Introducing Those Who Specialize in the Sale of Churchill’s Books:
The Churchill Book Collector: San Diego, CA & Edmonton, Alberta
This month the Chartwell Bulletin begins a three-part series profiling rare-book dealers who specialize in the works of Winston Churchill. We sat down with Marc Kuritz of San Diego, California who partners with Paul Shelley of Edmonton, Alberta to ask a few questions about the trade.
CB: Who are you?
MK: We specialize in books and other published works by and about Sir Winston Churchill, featuring an extensive inventory of first and collectable editions and signed and inscribed material, as well as reading copies.
CB: How did you become interesed in Churchill and get into the business?
MK: As an undergraduate I spent time in Washington, D.C. with a brilliant professor versed in Churchill. In discussions about politics and leadership, I expressed admiration for Theodore Roosevelt. My professor recommended that I investigate Churchill as a par excellence example of the qualities that drew me to TR. Churchill was a complex icon of political leadership who had written a veritable library of books. I was hooked. Years later when my knowledge, collection, and acquisition opportunities ran to excess I tentatively became a book dealer. When I met a fellow enthusiast and collector via an early sale, we decided to partner on a more diligent and sustained effort, which has resulted in our becoming established specialists in the book trade.
CB: What is your advice for building a collection?
MK: There are five things to remember–
1) Don’t go it alone; seek counsel from those who have knowledge and are willing to share it. Mistakes in building a collection are expensive and can spoil the fun.
2) Cheap can be expensive. There are “bargains” and “finds” out there, but they are far outnumbered by the misleading and the fraudulent. Make thoughtful and selective purchases from reputable sources.
3) Think about your collecting goals before you start buying. A good book dealer will discuss these with you and weigh pros and cons, trying to define your goals with you before trying to sell you something.
4) Once you have set collecting goals, buy the best quality that opportunity and budget allow.
5) Enjoy. Nobody needs collectable books, so you should enjoy the seeking, getting, and possessing. Steps 1-4 help make sure you enjoy.
CB: What trends do you see in the field including pricing?
MK: A sagacious colleague in the book trade recently opined at a conference that the rare book business has changed more in the past 20 years than it has in the preceding 450. He did not think he was exaggerating. Neither do I. Cheap items – reading copies and less impressive first editions – continue to experience wild fluctuations and price pressures brought on by the exacerbated tides of supply and demand afforded by the Internet. That said, the market for quality seems to endure and appreciate quietly.
CB: What story from your experience dealing in Churchill books stays with you?
MK: What intrigues me most these days are the speculative fractions of a story that emerge from some of the objects we handle.
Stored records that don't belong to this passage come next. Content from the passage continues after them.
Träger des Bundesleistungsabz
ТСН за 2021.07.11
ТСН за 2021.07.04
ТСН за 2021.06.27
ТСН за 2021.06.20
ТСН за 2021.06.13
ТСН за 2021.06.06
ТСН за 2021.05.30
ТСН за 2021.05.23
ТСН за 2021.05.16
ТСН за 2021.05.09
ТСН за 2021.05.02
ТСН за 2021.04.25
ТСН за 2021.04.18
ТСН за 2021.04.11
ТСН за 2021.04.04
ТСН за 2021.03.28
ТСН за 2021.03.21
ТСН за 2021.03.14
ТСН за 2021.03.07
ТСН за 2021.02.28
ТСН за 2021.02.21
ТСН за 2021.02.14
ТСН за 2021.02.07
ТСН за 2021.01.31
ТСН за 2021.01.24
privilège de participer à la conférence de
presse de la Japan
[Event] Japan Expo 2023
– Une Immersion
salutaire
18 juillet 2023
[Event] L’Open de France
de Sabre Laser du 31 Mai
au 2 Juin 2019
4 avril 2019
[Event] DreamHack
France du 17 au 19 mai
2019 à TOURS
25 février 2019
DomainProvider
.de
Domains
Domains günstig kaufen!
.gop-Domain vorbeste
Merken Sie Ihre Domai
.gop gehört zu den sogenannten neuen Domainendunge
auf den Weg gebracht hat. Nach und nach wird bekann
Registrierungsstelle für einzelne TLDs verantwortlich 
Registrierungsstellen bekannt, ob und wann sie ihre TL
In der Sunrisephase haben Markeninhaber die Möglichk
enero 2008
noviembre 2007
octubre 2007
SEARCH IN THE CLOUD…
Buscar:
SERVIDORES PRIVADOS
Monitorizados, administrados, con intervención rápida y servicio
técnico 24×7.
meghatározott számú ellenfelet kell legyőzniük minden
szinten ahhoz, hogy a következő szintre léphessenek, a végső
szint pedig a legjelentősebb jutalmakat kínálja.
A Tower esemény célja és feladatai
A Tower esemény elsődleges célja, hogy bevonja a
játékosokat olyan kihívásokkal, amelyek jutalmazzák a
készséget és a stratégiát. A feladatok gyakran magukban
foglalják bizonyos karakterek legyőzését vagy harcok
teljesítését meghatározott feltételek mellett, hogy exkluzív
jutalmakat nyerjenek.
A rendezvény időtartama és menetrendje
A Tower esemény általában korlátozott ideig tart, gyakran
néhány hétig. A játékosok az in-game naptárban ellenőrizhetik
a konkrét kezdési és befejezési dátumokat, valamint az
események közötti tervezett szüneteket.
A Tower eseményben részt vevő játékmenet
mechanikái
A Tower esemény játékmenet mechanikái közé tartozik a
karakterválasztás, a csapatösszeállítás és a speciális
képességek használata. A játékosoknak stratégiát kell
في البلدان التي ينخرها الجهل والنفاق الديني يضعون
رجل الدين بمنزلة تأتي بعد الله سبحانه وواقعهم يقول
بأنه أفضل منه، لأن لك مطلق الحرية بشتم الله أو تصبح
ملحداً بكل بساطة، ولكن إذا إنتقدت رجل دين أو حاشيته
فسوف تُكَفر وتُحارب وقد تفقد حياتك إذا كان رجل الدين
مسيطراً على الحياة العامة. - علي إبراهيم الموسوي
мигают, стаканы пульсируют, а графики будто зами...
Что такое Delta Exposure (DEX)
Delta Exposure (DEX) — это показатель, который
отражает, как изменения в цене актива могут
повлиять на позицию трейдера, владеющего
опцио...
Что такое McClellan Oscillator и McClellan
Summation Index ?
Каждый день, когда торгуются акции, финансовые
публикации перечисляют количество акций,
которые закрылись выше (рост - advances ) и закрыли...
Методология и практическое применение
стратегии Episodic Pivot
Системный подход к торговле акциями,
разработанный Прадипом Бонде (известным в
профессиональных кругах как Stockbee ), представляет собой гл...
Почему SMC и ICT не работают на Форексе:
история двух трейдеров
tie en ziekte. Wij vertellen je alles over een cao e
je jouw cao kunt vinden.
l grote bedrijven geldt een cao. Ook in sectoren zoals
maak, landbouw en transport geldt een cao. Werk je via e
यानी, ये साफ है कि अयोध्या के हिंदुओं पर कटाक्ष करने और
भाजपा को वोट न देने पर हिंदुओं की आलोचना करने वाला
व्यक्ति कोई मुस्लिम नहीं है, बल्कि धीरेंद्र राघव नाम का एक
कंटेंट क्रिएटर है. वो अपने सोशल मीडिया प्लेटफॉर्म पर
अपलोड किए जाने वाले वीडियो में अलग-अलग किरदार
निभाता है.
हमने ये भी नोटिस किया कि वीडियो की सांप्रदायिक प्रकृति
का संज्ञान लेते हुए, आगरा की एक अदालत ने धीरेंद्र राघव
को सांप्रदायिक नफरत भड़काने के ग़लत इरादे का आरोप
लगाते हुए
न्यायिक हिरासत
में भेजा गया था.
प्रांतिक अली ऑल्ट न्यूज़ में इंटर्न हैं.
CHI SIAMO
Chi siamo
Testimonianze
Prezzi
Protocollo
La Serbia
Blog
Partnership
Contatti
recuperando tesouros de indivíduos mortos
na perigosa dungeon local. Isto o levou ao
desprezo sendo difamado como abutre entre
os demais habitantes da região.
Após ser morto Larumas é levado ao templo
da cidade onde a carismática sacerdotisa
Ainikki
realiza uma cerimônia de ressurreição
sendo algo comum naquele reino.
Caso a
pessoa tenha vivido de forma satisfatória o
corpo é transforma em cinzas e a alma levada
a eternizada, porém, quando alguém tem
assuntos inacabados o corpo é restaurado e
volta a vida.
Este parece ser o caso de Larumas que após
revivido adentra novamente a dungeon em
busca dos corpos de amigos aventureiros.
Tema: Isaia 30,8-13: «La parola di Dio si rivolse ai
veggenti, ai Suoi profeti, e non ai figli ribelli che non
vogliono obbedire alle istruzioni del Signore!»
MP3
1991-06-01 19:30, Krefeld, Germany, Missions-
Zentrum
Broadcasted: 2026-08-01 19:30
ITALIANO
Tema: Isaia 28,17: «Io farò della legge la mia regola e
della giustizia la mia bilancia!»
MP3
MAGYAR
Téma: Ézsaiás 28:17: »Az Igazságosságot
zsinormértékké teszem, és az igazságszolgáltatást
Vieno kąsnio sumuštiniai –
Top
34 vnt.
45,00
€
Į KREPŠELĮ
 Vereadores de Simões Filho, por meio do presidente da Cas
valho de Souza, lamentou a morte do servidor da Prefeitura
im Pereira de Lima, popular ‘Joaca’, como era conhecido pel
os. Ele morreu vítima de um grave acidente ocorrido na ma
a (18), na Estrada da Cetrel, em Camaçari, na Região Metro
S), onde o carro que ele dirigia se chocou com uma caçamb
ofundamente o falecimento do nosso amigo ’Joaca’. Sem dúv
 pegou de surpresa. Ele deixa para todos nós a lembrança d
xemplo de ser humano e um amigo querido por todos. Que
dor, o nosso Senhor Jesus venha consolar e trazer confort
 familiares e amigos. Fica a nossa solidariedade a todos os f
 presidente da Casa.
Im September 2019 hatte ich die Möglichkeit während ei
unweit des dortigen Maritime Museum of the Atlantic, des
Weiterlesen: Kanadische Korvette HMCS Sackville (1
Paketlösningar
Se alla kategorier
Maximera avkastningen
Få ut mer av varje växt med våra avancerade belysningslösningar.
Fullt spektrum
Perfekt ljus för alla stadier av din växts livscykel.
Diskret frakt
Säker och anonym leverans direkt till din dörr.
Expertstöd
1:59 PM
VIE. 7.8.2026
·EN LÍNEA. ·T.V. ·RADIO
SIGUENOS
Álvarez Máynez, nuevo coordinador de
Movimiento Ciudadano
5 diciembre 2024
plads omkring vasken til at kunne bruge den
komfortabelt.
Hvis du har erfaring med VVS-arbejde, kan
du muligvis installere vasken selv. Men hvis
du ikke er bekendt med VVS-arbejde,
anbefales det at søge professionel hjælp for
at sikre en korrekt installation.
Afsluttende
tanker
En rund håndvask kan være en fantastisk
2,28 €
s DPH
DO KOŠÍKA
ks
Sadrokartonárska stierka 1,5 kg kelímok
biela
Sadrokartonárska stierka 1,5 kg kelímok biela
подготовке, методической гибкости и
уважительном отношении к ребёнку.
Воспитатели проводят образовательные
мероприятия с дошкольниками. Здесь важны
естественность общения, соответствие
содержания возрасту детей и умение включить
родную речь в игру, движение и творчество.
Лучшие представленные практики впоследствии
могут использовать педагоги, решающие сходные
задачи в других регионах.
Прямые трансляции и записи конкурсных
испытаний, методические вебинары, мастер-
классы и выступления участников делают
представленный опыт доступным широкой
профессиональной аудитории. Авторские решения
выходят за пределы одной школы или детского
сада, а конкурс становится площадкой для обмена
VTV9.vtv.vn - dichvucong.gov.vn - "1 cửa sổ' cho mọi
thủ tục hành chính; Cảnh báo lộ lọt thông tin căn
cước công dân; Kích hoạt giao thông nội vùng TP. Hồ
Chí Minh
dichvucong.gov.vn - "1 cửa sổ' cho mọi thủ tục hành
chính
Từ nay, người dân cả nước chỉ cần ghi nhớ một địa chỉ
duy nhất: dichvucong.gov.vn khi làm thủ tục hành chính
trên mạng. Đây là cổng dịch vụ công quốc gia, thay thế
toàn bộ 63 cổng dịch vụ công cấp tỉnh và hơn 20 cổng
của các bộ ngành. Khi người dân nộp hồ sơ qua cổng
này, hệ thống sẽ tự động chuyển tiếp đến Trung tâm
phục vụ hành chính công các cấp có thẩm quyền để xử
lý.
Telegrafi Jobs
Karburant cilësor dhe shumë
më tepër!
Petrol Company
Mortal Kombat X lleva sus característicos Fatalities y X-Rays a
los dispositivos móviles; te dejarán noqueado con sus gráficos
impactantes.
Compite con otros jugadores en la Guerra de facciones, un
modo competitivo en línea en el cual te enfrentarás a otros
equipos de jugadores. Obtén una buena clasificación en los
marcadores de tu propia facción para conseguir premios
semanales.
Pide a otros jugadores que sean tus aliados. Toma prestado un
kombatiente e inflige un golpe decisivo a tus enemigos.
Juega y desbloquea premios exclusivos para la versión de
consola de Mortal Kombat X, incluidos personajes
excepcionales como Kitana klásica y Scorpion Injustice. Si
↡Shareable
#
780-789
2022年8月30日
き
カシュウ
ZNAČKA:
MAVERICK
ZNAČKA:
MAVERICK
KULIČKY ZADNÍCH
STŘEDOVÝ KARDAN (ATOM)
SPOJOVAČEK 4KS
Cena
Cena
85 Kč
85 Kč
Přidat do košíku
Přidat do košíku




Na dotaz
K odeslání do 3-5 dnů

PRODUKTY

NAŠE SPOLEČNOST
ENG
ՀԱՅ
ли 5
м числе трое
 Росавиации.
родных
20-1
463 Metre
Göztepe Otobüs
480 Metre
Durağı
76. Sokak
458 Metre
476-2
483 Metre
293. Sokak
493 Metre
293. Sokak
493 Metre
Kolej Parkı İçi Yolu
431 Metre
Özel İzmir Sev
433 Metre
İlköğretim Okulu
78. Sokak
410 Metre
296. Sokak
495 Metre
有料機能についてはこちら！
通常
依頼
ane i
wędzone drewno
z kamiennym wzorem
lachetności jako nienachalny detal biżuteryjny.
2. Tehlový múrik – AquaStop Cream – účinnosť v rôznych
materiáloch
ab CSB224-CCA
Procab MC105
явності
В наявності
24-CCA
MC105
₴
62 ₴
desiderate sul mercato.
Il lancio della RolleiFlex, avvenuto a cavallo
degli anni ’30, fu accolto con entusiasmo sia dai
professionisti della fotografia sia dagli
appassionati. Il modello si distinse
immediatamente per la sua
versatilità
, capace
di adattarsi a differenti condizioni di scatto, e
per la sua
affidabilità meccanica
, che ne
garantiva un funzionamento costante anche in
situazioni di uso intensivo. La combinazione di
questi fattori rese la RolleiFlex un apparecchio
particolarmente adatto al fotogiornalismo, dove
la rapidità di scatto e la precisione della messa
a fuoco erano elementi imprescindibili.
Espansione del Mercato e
One example among many: We have a copy of The River War inscribed on 28 December 1900, during the then 26 year old Churchill’s first North American lecture tour, signed while he was staying at Government House in Ottawa in the company of Pamela Plowden. The story I don’t fully know – Churchill’s state of mind and perspective at this challenging, complex, and portentously transitional time in his life – fascinates me.
CB: Why do you think people are interested in Churchill?
MK: As booksellers we are inclined to look at Churchill through the lens of his writing. He was a terrific writer with a distinctive voice. But there are a lot of great writers. Churchill’s extraordinary life is what so compellingly infuses both his writing and his enduring persona. Churchill both is a great story and tells a great story. The sharp wit, incisiveness, rolling cadences, and sweeping sense of history that marked his life permeate his writing. Since most of what he wrote about were events and issues and people and places central to his life, Churchill reinforces and perpetuates his own singularity.
CB: How do you get new and especially younger customers interested in Churchill?
MK: Infallibility is inhuman and, worse still, boring; Churchill was anything but boring. Sir Martin Gilbert rightly called Churchill’s long life “remarkable and versatile”. We agree. Churchill’s life is a compelling story of ambition, adventure, failure, and renewal, punctuated occasionally by hard won and uncertain victories. At each failure, Churchill drew upon his own incredible reservoir – of fortitude, of creativity, and, of course, of ink. This story of eagerness, excess, erring, and unending engagement is the one that can continue to inspire. It is the one we try to tell.
CB: Finally, what Churchill title or edition would you most like to have in your personal collection?
MK: I am in the fortunate position of having seen and handled a host of truly fine and truly rare items in the Churchill canon and of having stewardship of a number of them in my personal collection. The items that most excite me are the truly rare “finds”. A few years ago we discovered and acquired the only known dust jackets for the 1906 first U.S. edition of Lord Randolph Churchill and a previously unknown wraps first edition of Liberalism and the Social Problem. Such items impart not only shelf satisfaction, but also the thrill of discovery and of having added to bibliographic knowledge. In that spirit, the edition I’d most like to own is one I haven’t yet seen.